Pour son douzième Rougon-Macquart, Émile Zola ralentit le tempo de sa peinture naturaliste, à l'image d'Une page d'amour qui m'avait laissé un peu la même impression. Cette fois-ci, on est particulièrement loin du bruit et de la fureur du Second Empire, à part pour décrire l'atmosphère d'un coin reculé du pays et de la misère de ses campagnes. Pour La joie de vivre il y a unité de lieu dans la demeure de bourgeois de Bonneville, petite bourgade au pied des falaises grignotée petit à petit par la Manche et ses assauts incessants.

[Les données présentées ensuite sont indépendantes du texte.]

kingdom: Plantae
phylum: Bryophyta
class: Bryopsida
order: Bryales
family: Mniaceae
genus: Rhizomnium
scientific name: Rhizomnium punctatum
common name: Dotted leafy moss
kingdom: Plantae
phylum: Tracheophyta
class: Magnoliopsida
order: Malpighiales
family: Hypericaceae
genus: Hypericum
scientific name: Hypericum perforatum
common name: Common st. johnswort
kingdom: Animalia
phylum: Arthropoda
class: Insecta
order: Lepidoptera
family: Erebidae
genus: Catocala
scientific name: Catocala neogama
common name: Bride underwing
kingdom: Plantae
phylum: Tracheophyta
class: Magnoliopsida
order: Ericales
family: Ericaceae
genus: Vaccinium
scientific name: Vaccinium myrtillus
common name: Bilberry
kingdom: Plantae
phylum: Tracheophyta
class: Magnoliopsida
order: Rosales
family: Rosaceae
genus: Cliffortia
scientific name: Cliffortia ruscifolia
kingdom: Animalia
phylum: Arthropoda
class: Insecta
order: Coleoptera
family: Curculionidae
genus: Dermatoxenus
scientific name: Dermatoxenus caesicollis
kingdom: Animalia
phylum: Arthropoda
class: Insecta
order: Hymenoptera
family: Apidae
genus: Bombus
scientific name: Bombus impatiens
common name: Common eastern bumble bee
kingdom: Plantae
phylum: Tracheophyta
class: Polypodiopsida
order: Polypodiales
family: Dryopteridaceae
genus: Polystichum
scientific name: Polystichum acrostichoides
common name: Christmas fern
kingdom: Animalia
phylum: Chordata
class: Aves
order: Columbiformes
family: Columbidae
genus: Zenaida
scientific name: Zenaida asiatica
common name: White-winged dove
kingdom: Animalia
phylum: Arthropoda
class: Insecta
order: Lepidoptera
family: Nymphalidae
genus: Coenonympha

Pauline, orpheline des charcutiers Quenu des Halles présents dans Le ventre de Paris, est recueillie par ses cousins de Normandie. Sa joie de vivre naturelle reçue au début avec bienveillance va être progressivement exploitée par les Chanteau, famille gentiment détraquée, rongée par l'égoïsme et l'inconstance. Les caractères difficiles et hauts en couleurs sont si bien campés qu'on s'attache à ses membres, à la domestique, au médecin et au curé. Tout un petit monde étriqué dont la pauvre Pauline va rester malheureusement prisonnière.
Ce n'est pas le Zola le plus connu, loin de là, et je le comprends car il est globalement peu spectaculaire, mais il mérite d'être lu, ne serait-ce pour la scène de l'accouchement, un morceau marquant de littérature qui a probablement fait son petit effet à la sortie du roman en 1884.